Friday, May 11, 2018
- USDA projected larger than expected 2018/19 U.S. wheat production, pressuring wheat futures lower this week. Slow export sales also weighed on markets. CBOT July wheat fell 27 cents to $4.99/bu, KCBT lost 38 cents to $5.18/bu, and MGEX decreased 18 cents to $6.05/bu. CBOT July corn dropped 10 cents to $3.96/bu and CBOT July soybeans closed 33 cents lower at $10.03/bu.
- Poor hard red winter (HRW) crop conditions are causing many farmers to delay selling new crop wheat as they wait for harvest to begin, supporting export basis. Farmer selling of hard red spring (HRS) is also slow, as farmers are focused on getting the 2018/19 crop in the ground. Export capacity across the United States continues to be limited in the first half of June due to increased demand from corn and soybeans. Unseasonably high freight costs from residual delays and increased corn and soybean demand also supported export basis.

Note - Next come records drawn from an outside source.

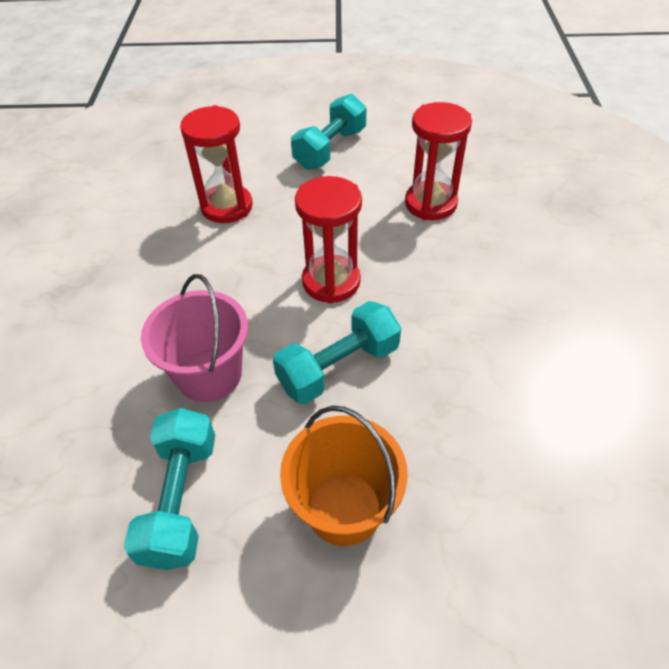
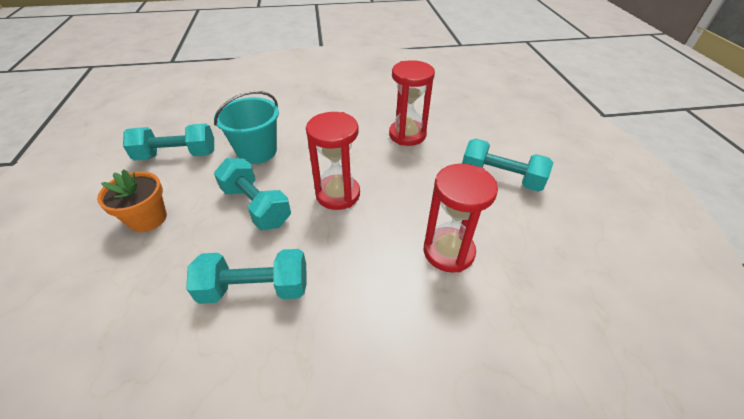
camera: 80 degrees right, 5 degrees down
(209, 375) = (257, 151): pink bucket -> turquoise bucket
(344, 508) = (148, 219): orange bucket -> orange flower pot
(475, 358) = (255, 288): none -> turquoise dumbbell

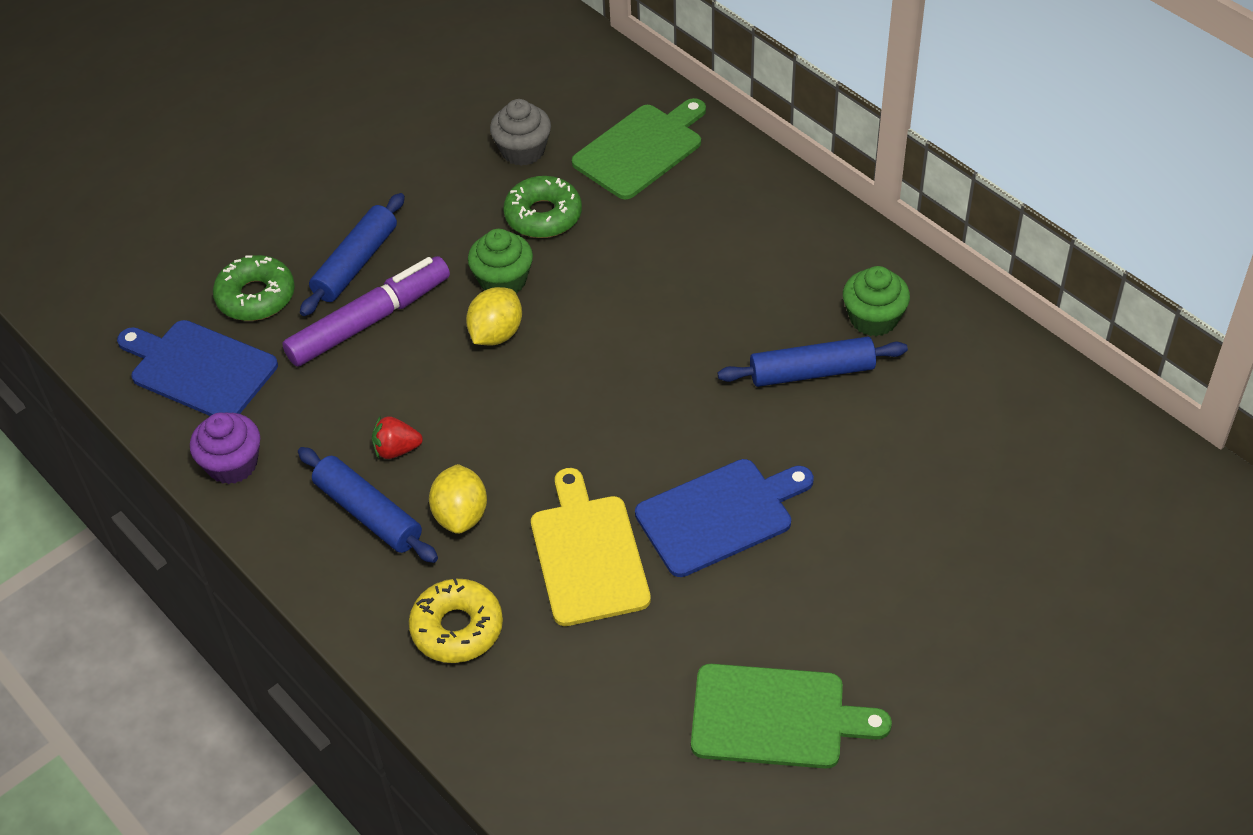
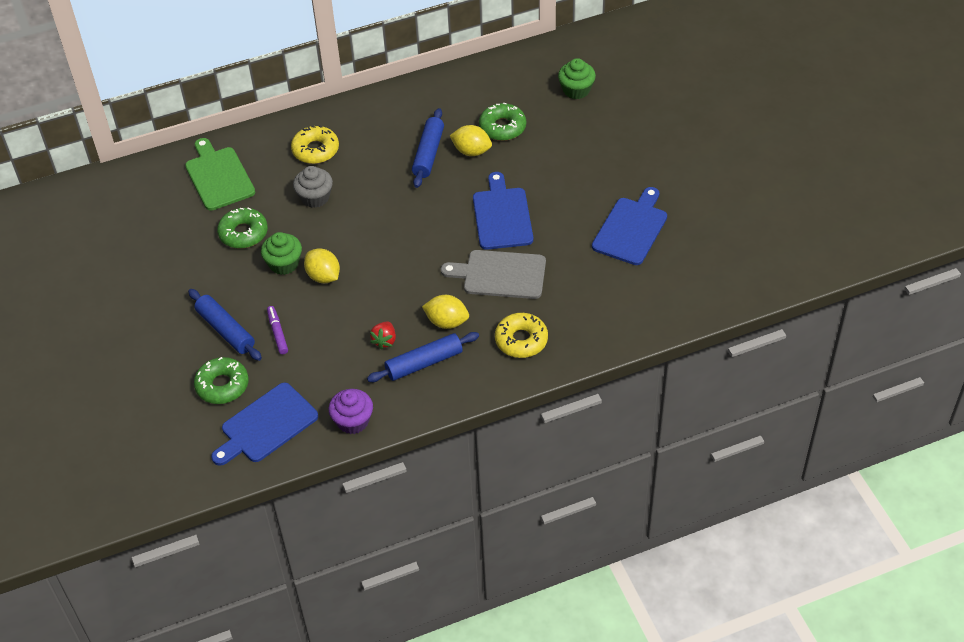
camera: 70 degrees left, 0 degrees up
(370, 321) = (277, 333): purple marker -> purple marker, size x0.49
(523, 151) = (182, 229): grey cupcake -> grey cupcake (315, 197)
(588, 554) = (500, 274): yellow cutting board -> grey cutting board
(748, 234) = (315, 150): none -> yellow donut
(776, 717) = (631, 229): green cutting board -> blue cutting board
(847, 426) = (471, 151): none -> yellow lemon
(873, 318) = (406, 119): green cupcake -> green cupcake (576, 90)
(926, 450) = (502, 127): none -> green donut

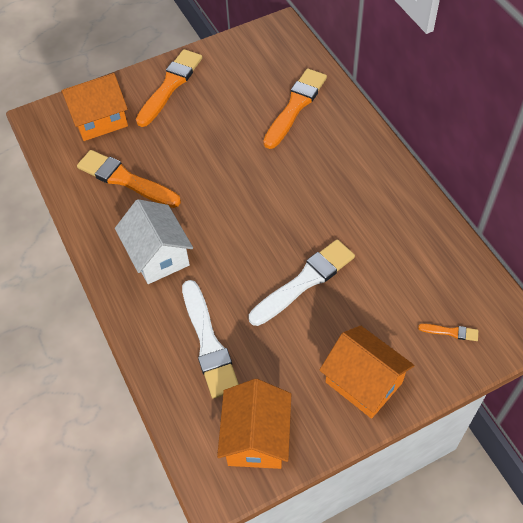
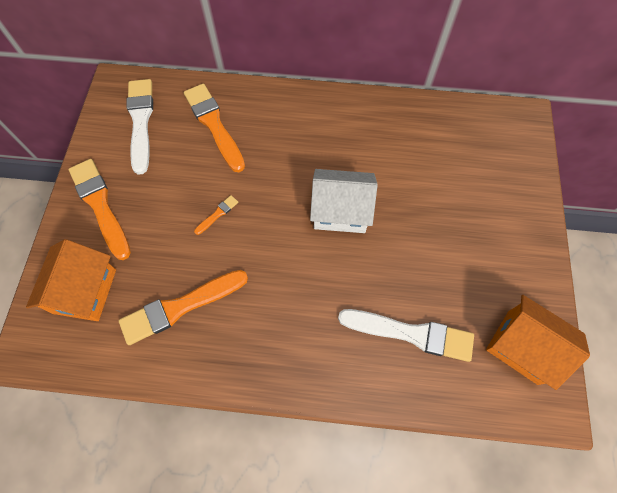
camera: 60 degrees left, 10 degrees up
(158, 255) = (290, 325): white house -> white house (340, 211)
(305, 281) = (397, 224): white brush -> white brush (141, 121)
(364, 382) = (513, 238): orange house -> none
(451, 332) = (502, 156): orange brush -> orange brush (217, 214)

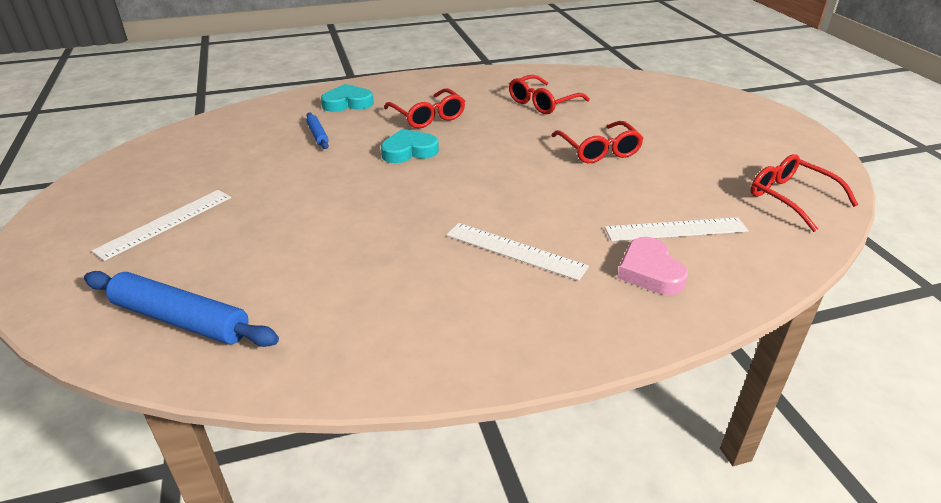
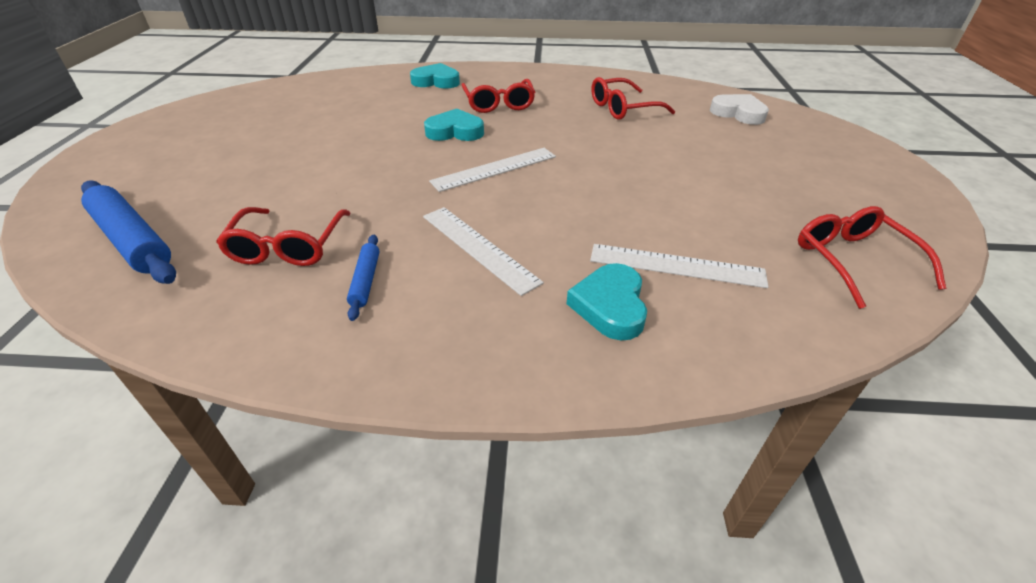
camera: 20 degrees right, 5 degrees up
(165, 223) = (200, 155): white ruler -> white ruler (495, 169)
(318, 135) = (387, 104): blue rolling pin -> blue rolling pin (365, 281)
(598, 150) = (648, 163): red glasses -> red glasses (288, 246)
(639, 92) = (738, 113): none -> white heart
(650, 271) = (610, 306): pink heart -> turquoise heart

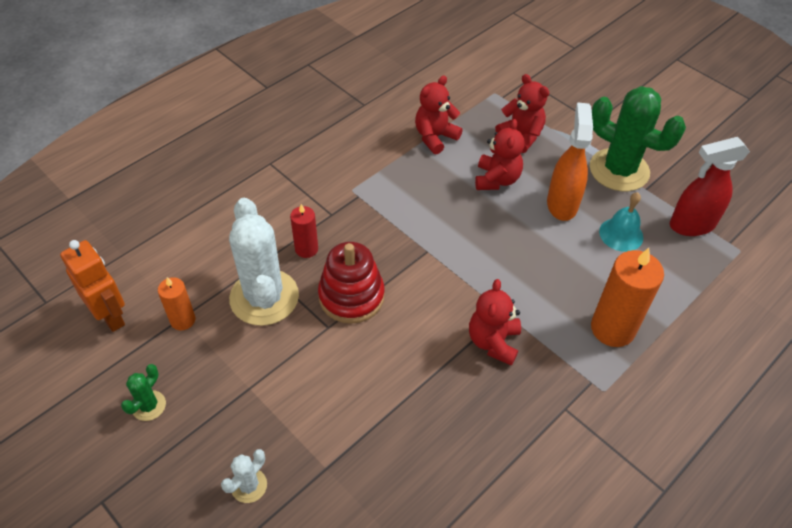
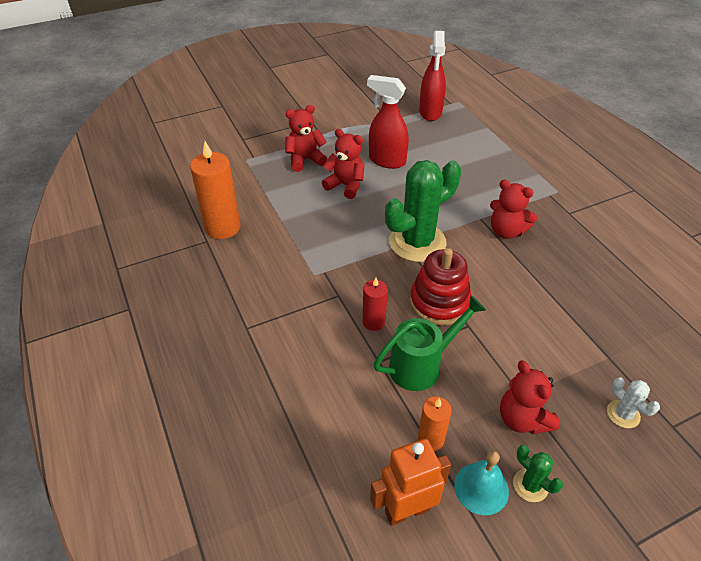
camera: 70 degrees left, 5 degrees down
(264, 297) = (422, 365): white cactus -> green watering can
(435, 137) = (278, 206): red teddy bear -> red teddy bear (522, 419)
(562, 204) = (386, 161): orange spray bottle -> red spray bottle
(612, 328) = (508, 172): orange candle -> orange candle (223, 227)
(619, 170) = (366, 125): green cactus -> green cactus (417, 242)
(621, 234) = (427, 143): turquoise bell -> turquoise bell (481, 488)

- USDA’s weekly Export Sales Report included net wheat sales of 35,200 metric tons (MT) for marketing year 2017/18. Sales were within trade expectations of 0 to 350,000 MT. Total known outstanding sales and accumulated exports of all classes of wheat for 2017/18, through May 3, 2018, were 23.5 million metric tons (MMT), 16% behind last year’s year-to-date total. USDA expects 2017/18 U.S. wheat exports to reach 24.8 MMT.
- On May 7, USDA rated 34% of the winter wheat crop in good to excellent condition, up from 33% last week, and 37% of the winter wheat is in poor or very poor condition. Though winter wheat conditions improved, 50% of Kansas, 68% of Oklahoma and 60% of Texas winter wheat is in poor or very poor condition. USDA reported 33% of winter wheat has headed, behind the 5-year average pace of 41%. U.S. spring wheat planting is 30% complete, behind the 5-year average pace of 51% on the same date; 4% of spring wheat has emerged, compared to the 5-year average of 22%.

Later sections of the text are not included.